_Record set:_
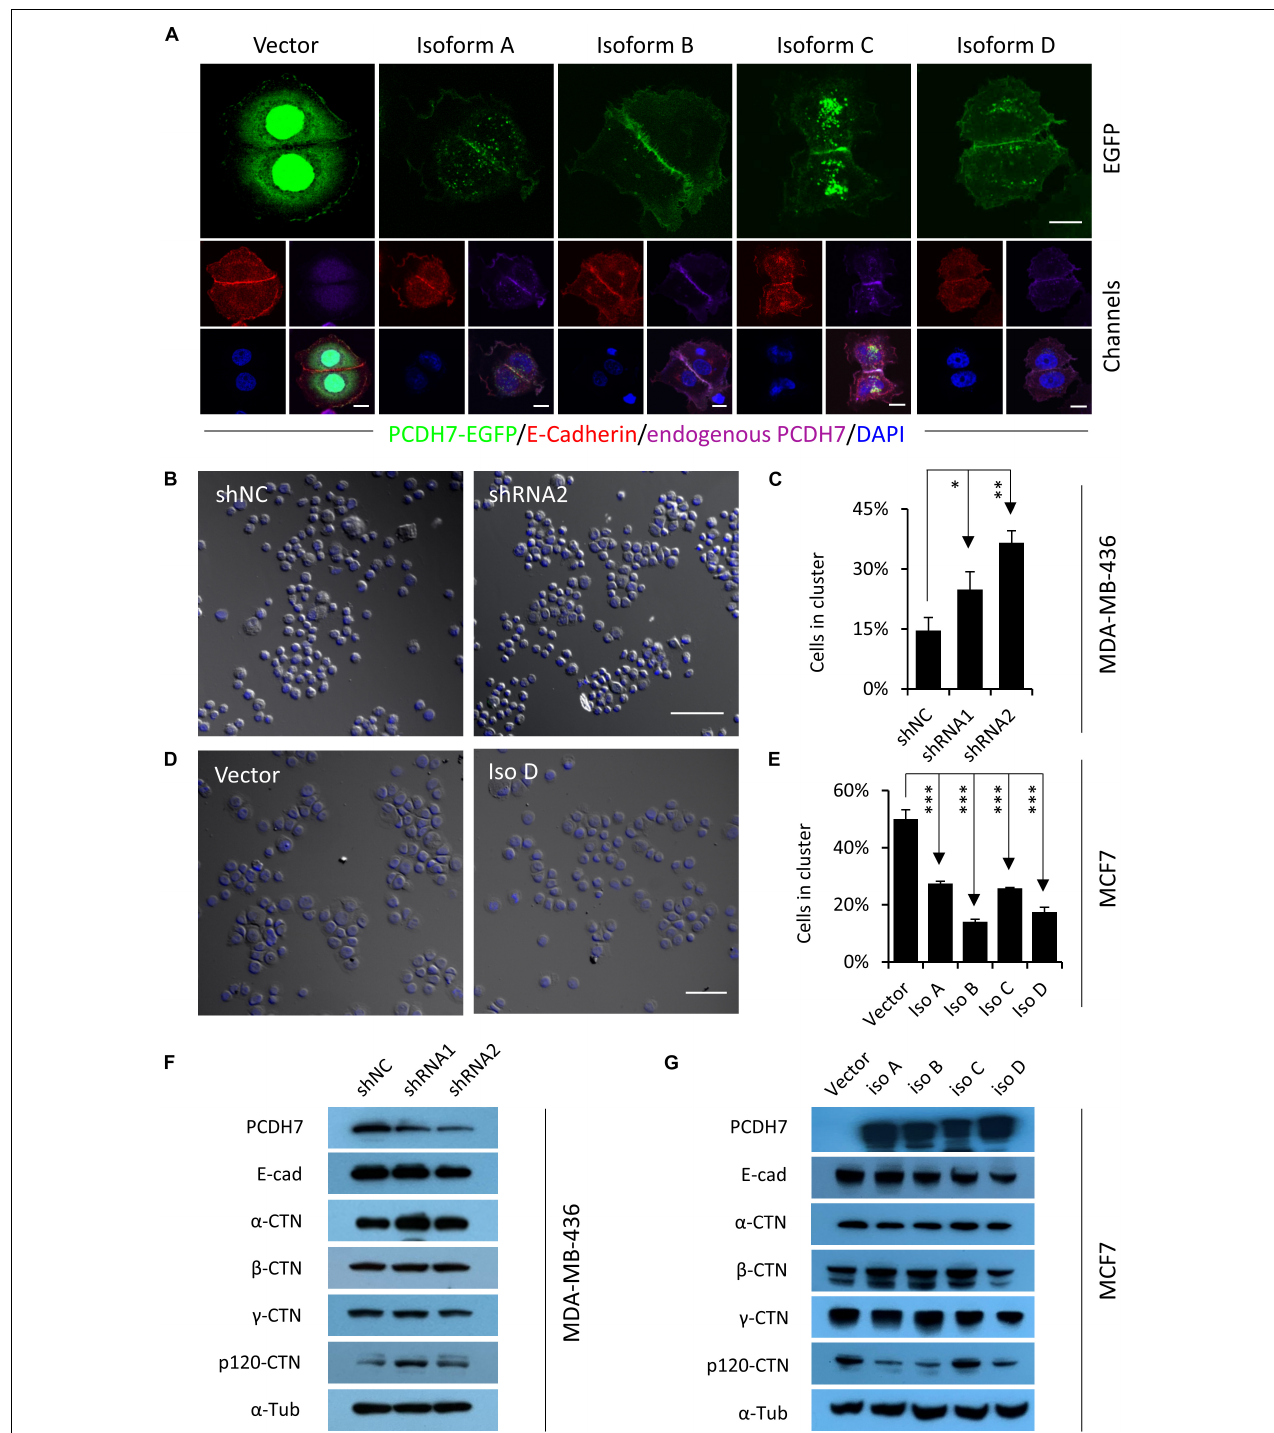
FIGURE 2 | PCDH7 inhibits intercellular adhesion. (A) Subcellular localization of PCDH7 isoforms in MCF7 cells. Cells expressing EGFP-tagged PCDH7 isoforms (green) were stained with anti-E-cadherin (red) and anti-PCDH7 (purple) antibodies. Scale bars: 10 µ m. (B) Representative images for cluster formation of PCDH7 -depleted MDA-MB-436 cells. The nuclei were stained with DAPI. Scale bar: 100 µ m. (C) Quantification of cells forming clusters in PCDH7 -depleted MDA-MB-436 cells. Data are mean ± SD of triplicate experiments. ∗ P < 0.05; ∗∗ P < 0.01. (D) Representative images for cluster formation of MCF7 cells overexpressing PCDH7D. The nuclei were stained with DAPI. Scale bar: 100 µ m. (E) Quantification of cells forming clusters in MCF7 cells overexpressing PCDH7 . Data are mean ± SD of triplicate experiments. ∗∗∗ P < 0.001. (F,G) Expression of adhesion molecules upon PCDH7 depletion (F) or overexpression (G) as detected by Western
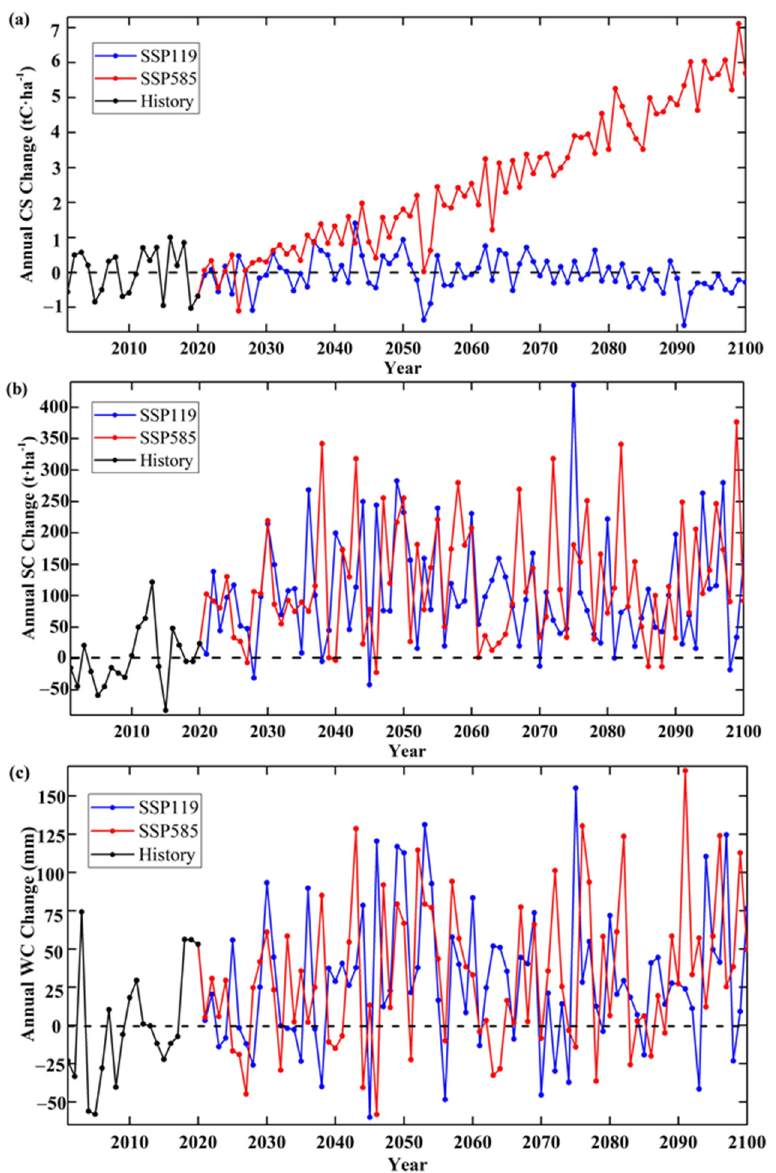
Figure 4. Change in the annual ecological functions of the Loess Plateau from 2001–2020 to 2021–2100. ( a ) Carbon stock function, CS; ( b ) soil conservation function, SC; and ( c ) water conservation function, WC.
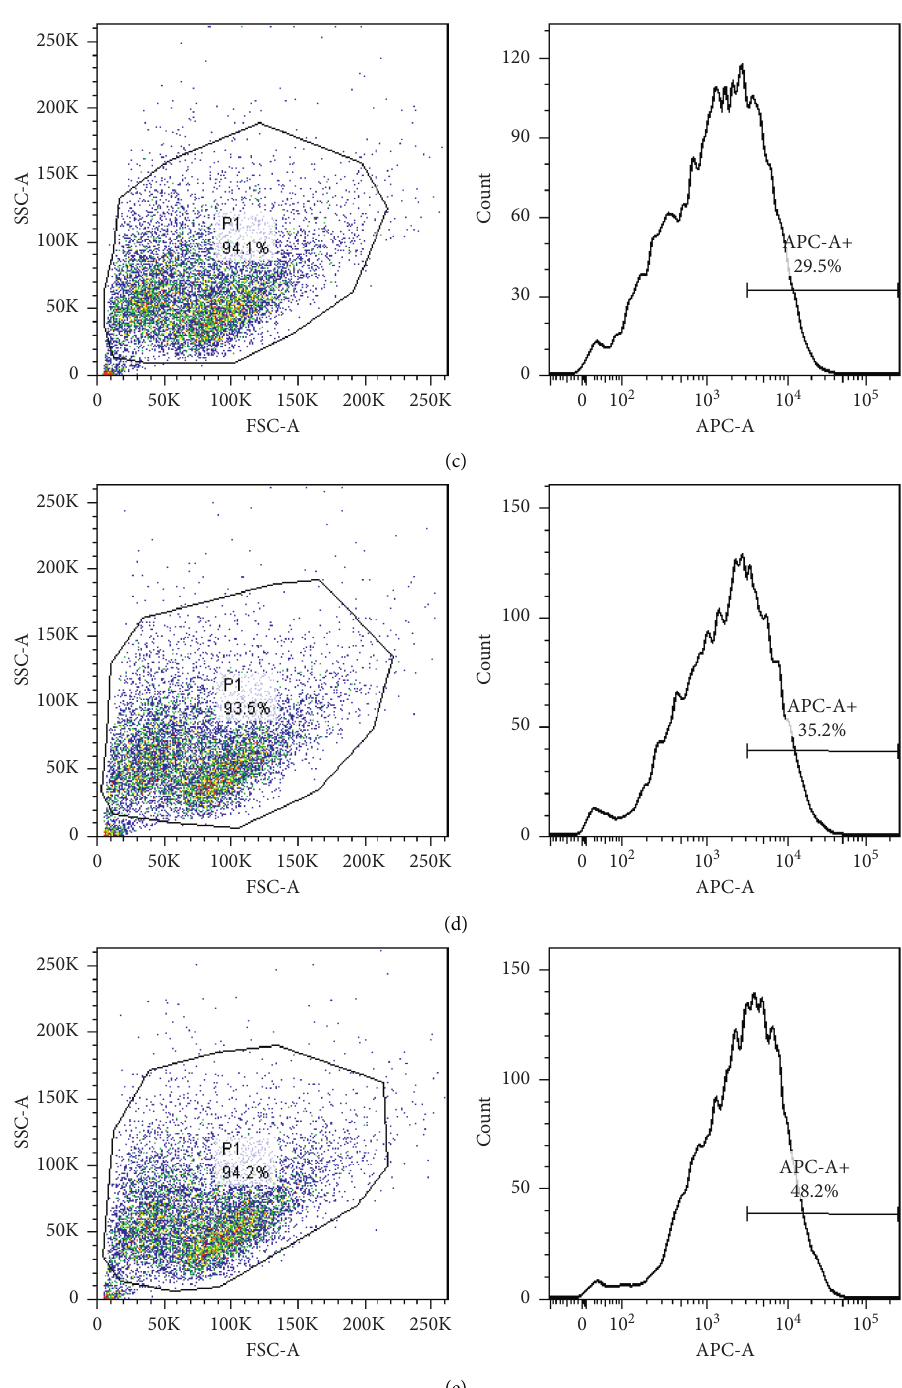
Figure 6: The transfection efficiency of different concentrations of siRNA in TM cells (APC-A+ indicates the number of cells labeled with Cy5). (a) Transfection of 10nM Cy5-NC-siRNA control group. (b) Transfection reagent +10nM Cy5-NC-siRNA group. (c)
---
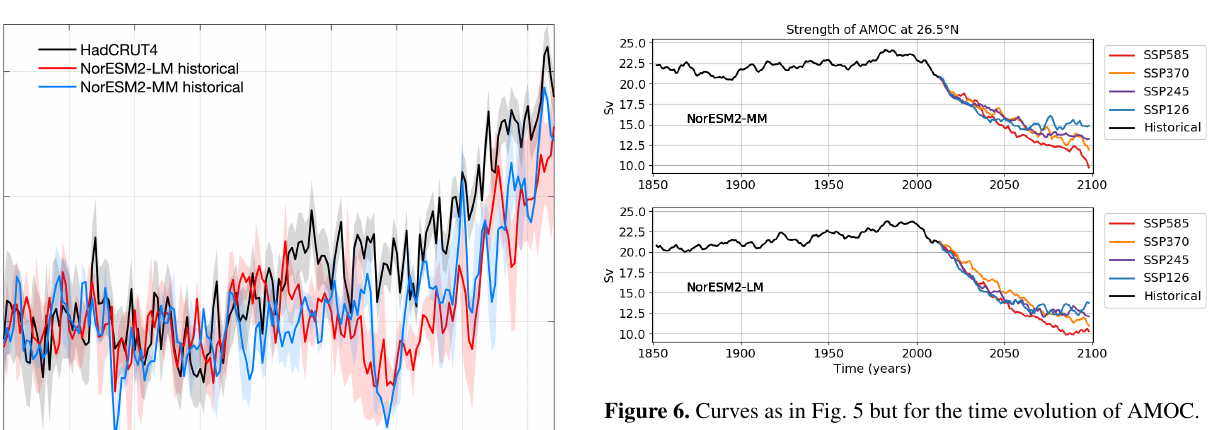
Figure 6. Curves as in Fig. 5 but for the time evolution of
==
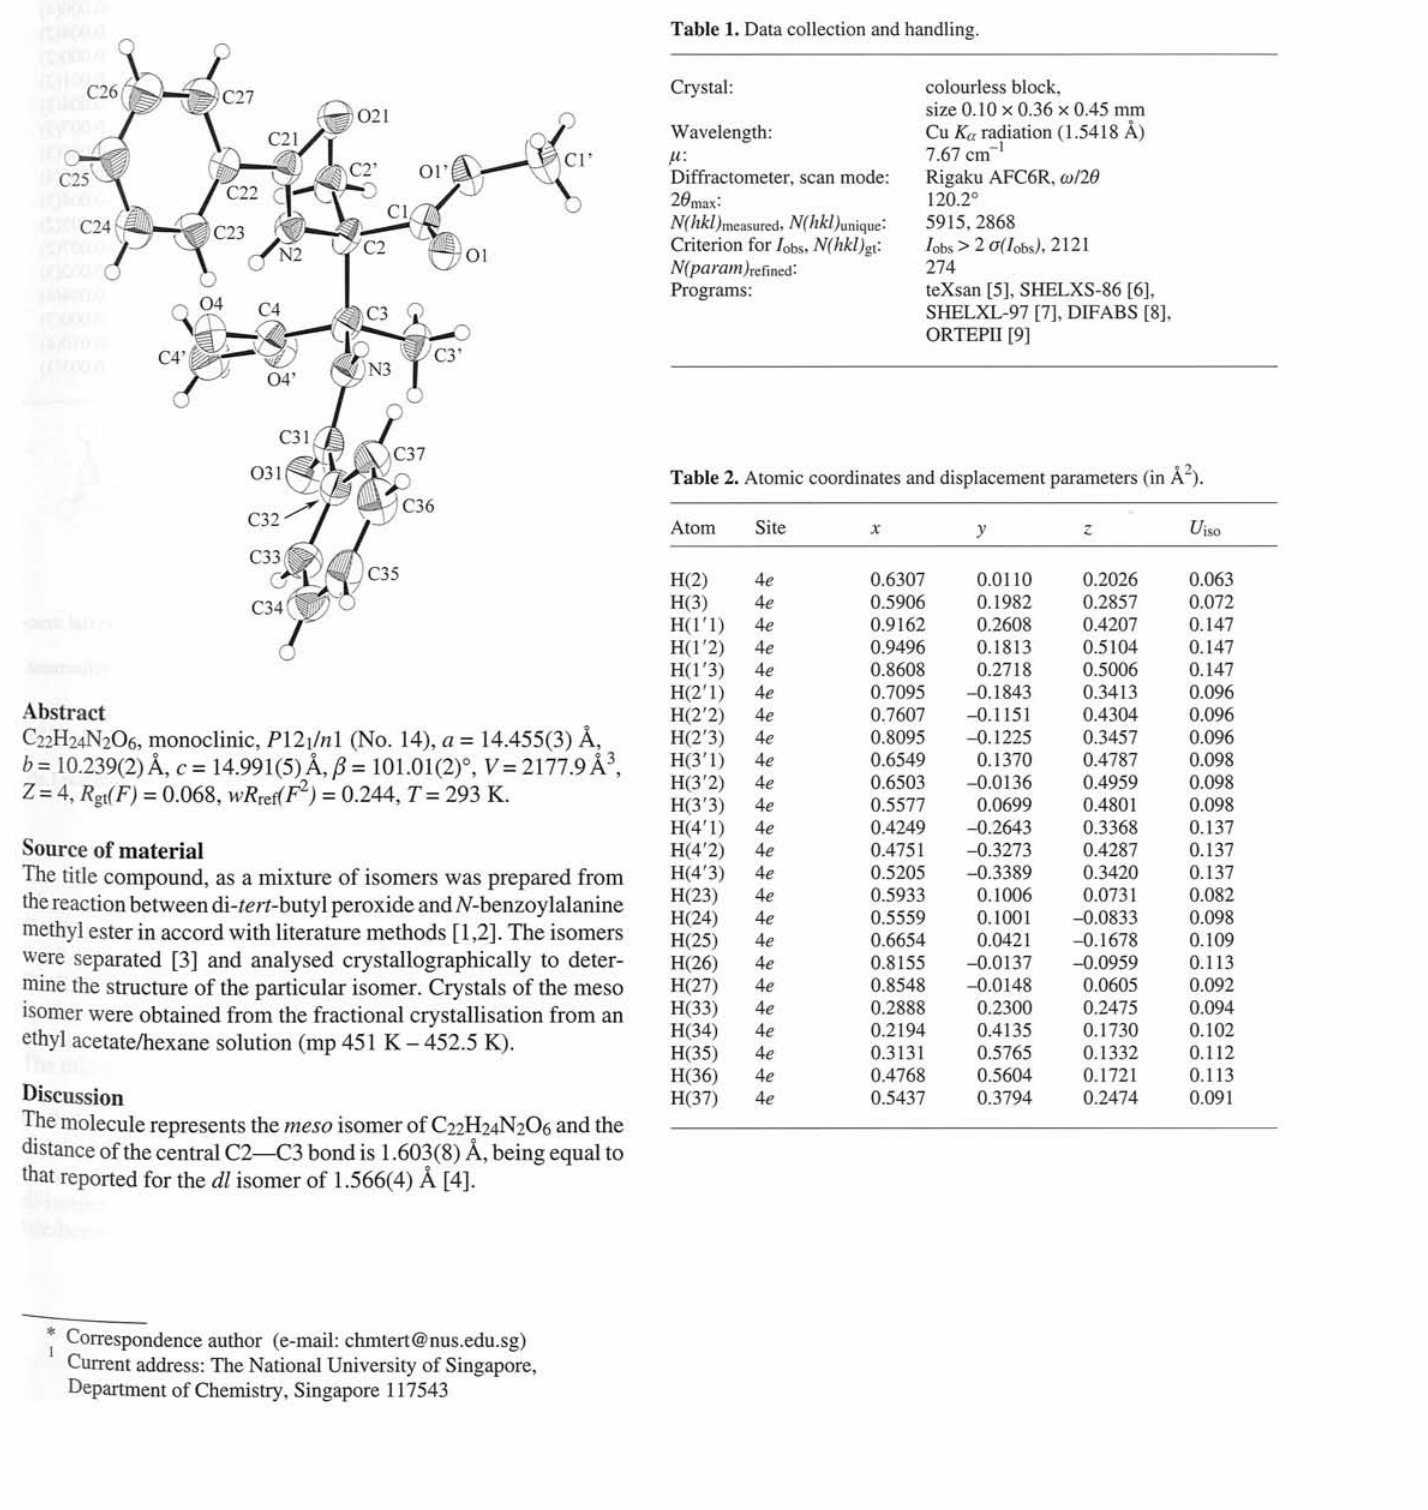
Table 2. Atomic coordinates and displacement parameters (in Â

_About this task:_ All lines above that contain the word "cells" are to be copied.

_Expected answer:_
FIGURE 2 | PCDH7 inhibits intercellular adhesion. (A) Subcellular localization of PCDH7 isoforms in MCF7 cells. Cells expressing EGFP-tagged PCDH7 isoforms (green) were stained with anti-E-cadherin (red) and anti-PCDH7 (purple) antibodies. Scale bars: 10 µ m. (B) Representative images for cluster formation of PCDH7 -depleted MDA-MB-436 cells. The nuclei were stained with DAPI. Scale bar: 100 µ m. (C) Quantification of cells forming clusters in PCDH7 -depleted MDA-MB-436 cells. Data are mean ± SD of triplicate experiments. ∗ P < 0.05; ∗∗ P < 0.01. (D) Representative images for cluster formation of MCF7 cells overexpressing PCDH7D. The nuclei were stained with DAPI. Scale bar: 100 µ m. (E) Quantification of cells forming clusters in MCF7 cells overexpressing PCDH7 . Data are mean ± SD of triplicate experiments. ∗∗∗ P < 0.001. (F,G) Expression of adhesion molecules upon PCDH7 depletion (F) or overexpression (G) as detected by Western
Figure 6: The transfection efficiency of different concentrations of siRNA in TM cells (APC-A+ indicates the number of cells labeled with Cy5). (a) Transfection of 10nM Cy5-NC-siRNA control group. (b) Transfection reagent +10nM Cy5-NC-siRNA group. (c)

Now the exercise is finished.